Co-infection With Chromosomally-Located bla _CTX-M-14 and Plasmid-Encoding bla _CTX-M-15 in Pathogenic Escherichia coli in the Republic of Korea

Front Microbiol. 2020 Nov 11:11:545591. doi: 10.3389/fmicb.2020.545591. eCollection 2020.

Authors

Affiliations

¹ Division of Bacterial Diseases, Center for Laboratory Control of Infectious Diseases, Korea Centers for Disease Control and Prevention, Chungju, South Korea.
² Infectious Diseases Team, Seoul Metropolitan Government Research Institute of Public Health and Environment, Seoul, South Korea.
³ Microbiology Team, Gyeonggi-do Institute of Health and Environment, Suwon, South Korea.
⁴ Division of Antimicrobial Resistance, National Institute of Health, Center for Infectious Diseases Research, Centers for Disease Control and Prevention, Chungcheongbuk-do, South Korea.

Abstract

The emergence of third-generation cephalosporin resistance in Escherichia coli is increasing at an alarming rate in many countries.

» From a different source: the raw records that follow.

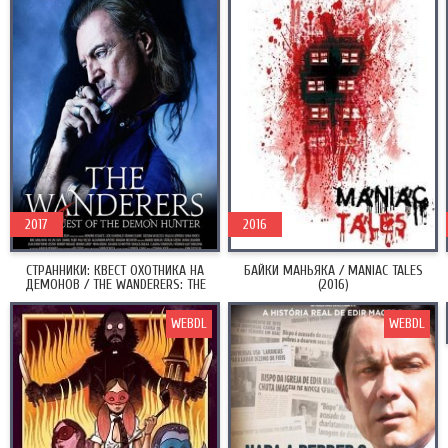
2017
2016
СТРАННИКИ: КВЕСТ ОХОТНИКА НА
БАЙКИ МАНЬЯКА / MANIAC TALES
ДЕМОНОВ / THE WANDERERS: THE
(2016)
QUEST OF THE DEMON HUNTER (2017)
WEBDL
WEBDL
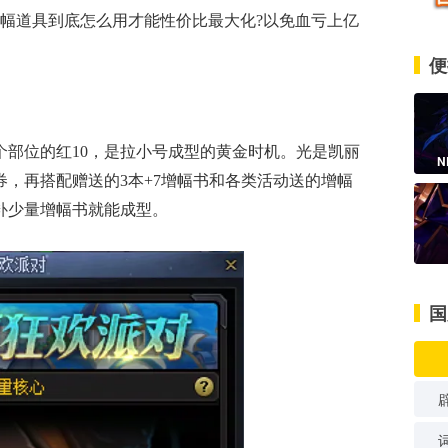
幅道具到底怎么用才能性价比最大化?以免血亏上亿
便
个部位的红10，是拉小号成型的黄金时机。光是凯丽
N
券，再搭配赠送的3本+7增幅书和各类活动送的增幅
再补少量增幅书就能成型。
国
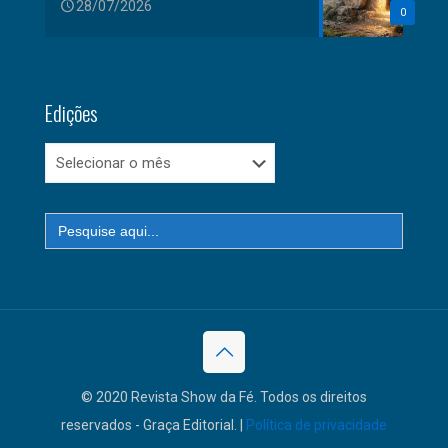
28/07/2026
0
Edições
Edições
Search
for:
© 2020 Revista Show da Fé. Todos os direitos
reservados - Graça Editorial. |
Política de privacidade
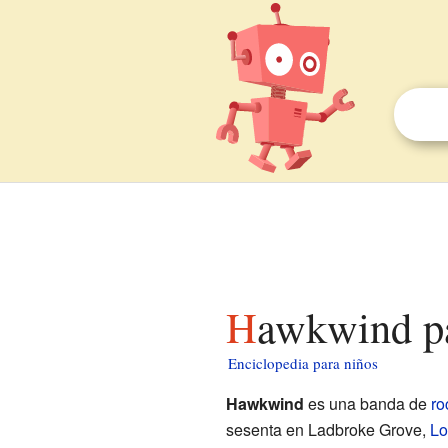
Hawkwind p
Enciclopedia para niños
Hawkwind
es una banda de
ro
sesenta en Ladbroke Grove,
Lo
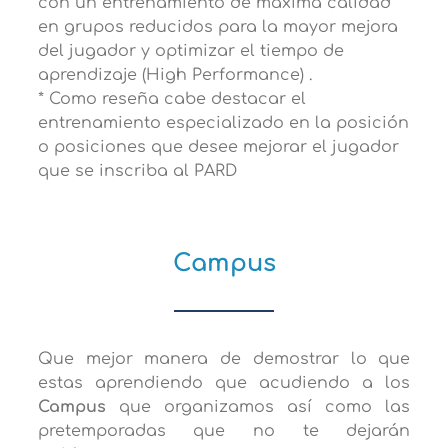
con un entrenamiento de máxima calidad
en grupos reducidos para la mayor mejora
del jugador y optimizar el tiempo de
aprendizaje (High Performance) .
* Como reseña cabe destacar el
entrenamiento especializado en la posición
o posiciones que desee mejorar el jugador
que se inscriba al PARD
Campus
Que mejor manera de demostrar lo que
estas aprendiendo que acudiendo a los
Campus
que organizamos así como las
pretemporadas que no te dejarán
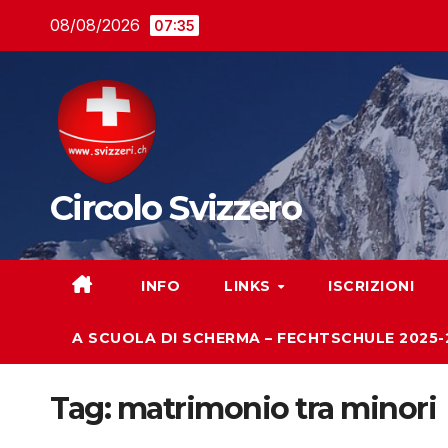
Salta
08/08/2026
07:35
al
contenuto
Circolo Svizzero
INFO
LINKS
ISCRIZIONI
A SCUOLA DI SCHERMA – FECHTSCHULE 2025-
Tag:
matrimonio tra minori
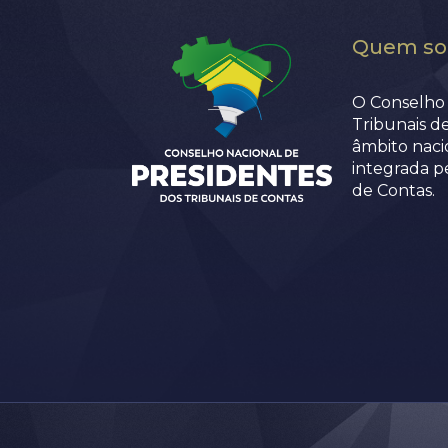
Quem s
O Conselho 
Tribunais d
âmbito nacio
integrada p
de Contas.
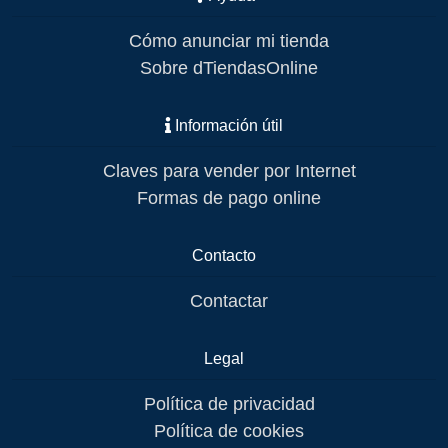
Cómo anunciar mi tienda
Sobre dTiendasOnline
Información útil
Claves para vender por Internet
Formas de pago online
Contacto
Contactar
Legal
Política de privacidad
Política de cookies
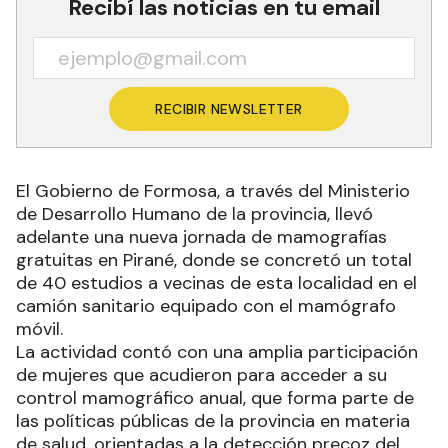
Recibí las noticias en tu email
RECIBIR NEWSLETTER
El Gobierno de Formosa, a través del Ministerio
de Desarrollo Humano de la provincia, llevó
adelante una nueva jornada de mamografías
gratuitas en Pirané, donde se concretó un total
de 40 estudios a vecinas de esta localidad en el
camión sanitario equipado con el mamógrafo
móvil.
La actividad contó con una amplia participación
de mujeres que acudieron para acceder a su
control mamográfico anual, que forma parte de
las políticas públicas de la provincia en materia
de salud, orientadas a la detección precoz del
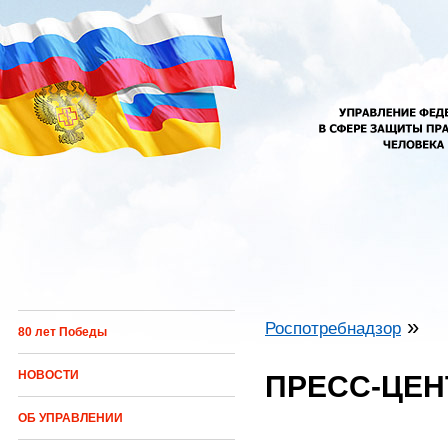
Перейти к основному содержанию
»
Роспотребнадзор
80 лет Победы
Вы здесь
НОВОСТИ
ПРЕСС-ЦЕН
ОБ УПРАВЛЕНИИ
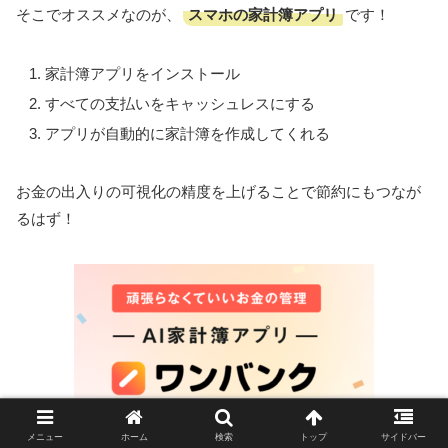
スマホの家計簿アプリ
そこでオススメなのが、
です！
家計簿アプリをインストール
すべての支払いをキャッシュレスにする
アプリが自動的に家計簿を作成してくれる
お金の出入りの可視化の精度を上げることで節約にもつなが
るはず！
メニュー
ホーム
検索
トップ
サイドバー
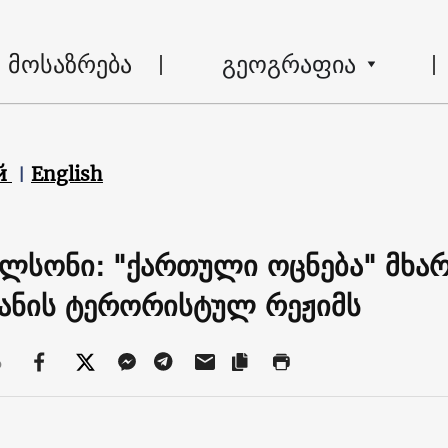
მოსაზრება
გეოგრაფია
й
English
ილსონი: "ქართული ოცნება" მხარ
ანის ტერორისტულ რეჟიმს
ა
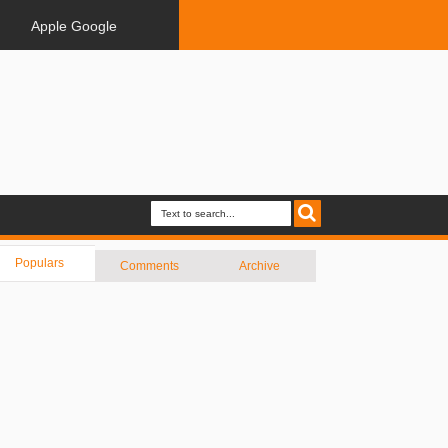
Apple Google
Populars
Comments
Archive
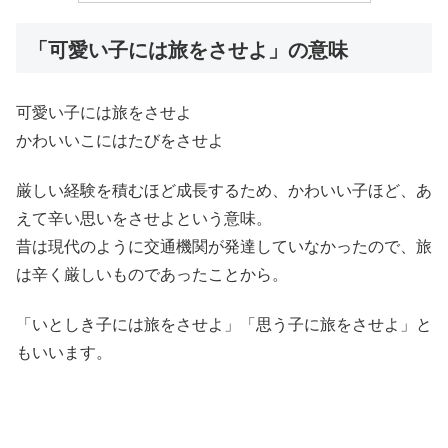
「可愛い子には旅をさせよ」の意味
可愛い子には旅をさせよ
かわいいこにはたびをさせよ
厳しい経験を積むほど成長するため、かわいい子ほど、あ
えて辛い思いをさせよという意味。
昔は現代のように交通機関が発達していなかったので、旅
は辛く厳しいものであったことから。
「いとしき子には旅をさせよ」「思う子に旅をさせよ」と
もいいます。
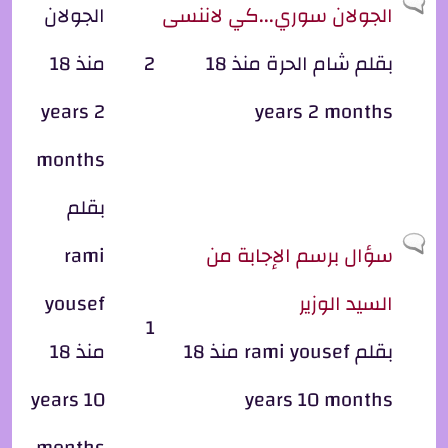
موضوع عادي
الجولان سوري...كي لاننسى
الجولان
بقلم
شام الحرة
منذ 18
2
منذ 18
years 2
years 2 months
months
بقلم
موضوع عادي
سؤال برسم الإجابة من
rami
السيد الوزير
yousef
1
بقلم
rami yousef
منذ 18
منذ 18
years 10
years 10 months
months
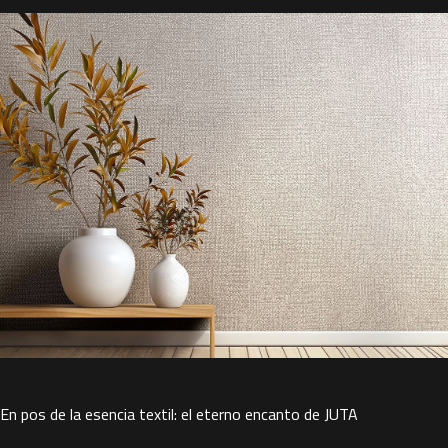
En pos de la esencia textil: el eterno encanto de JUTA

Thus, the aim of this study was to analyze co-infecting bla _CTX-M-producing pathogenic E. coli isolates linked to three school outbreaks. Among 66 E. coli isolates, 44 were identified as ETEC O25, an ETEC isolate serotype was O2, and the other 21 were confirmed as EAEC O44. Interestingly, six patients were co-infected with EAEC O44 and ETEC O25. For these isolates, molecular analysis [antibiotic susceptibility testing, identification of the β-lactamase gene, multilocus sequence typing (MLST), and pulsed-field gel electrophoresis (PFGE)] was performed for further characterization. In addition, the transmission capacity of bla _CTX-M genes was examined by conjugation experiments. Whole-genome sequencing (WGS) was performed on representative EAEC O44 and ETEC O25 isolates associated with co-infection and single-infection. All isolates were resistant to cefotaxime and ceftriaxone. All EAEC isolates carried the bla _CTX-M-14 gene and all ETEC isolates the bla _CTX-M-15 gene, as detected by multiplex PCR and sequencing analysis. Sequence type and PFGE results indicated three different patterns depending on the O serotype. WGS results of representative isolates revealed that the ETEC O25 strains harbored bla _CTX-M-15 located on IncK plasmids associated with the Δbla _TEM-bla _CTX-M-15-orf477 transposon. The representative EAEC O44 isolates carried bla _CTX-M-14 on the chromosome, which was surrounded by the ISEcp1-bla _CTX-M-14-IS903 transposon. To the best of our knowledge, this is the first report of co-infection with chromosomally located bla _CTX-M-14 and plasmid-encoding bla _CTX-M-15 in pathogenic E. coli. Our findings indicate that resistance genes in clinical isolates can spread through concurrent combinations of chromosomes and plasmids.

Keywords: CTX-M; chromosomally-located blaCTX-M-14; co-infection; pathogenic Escherichia coli; plasmid-encoding blaCTX-M-15.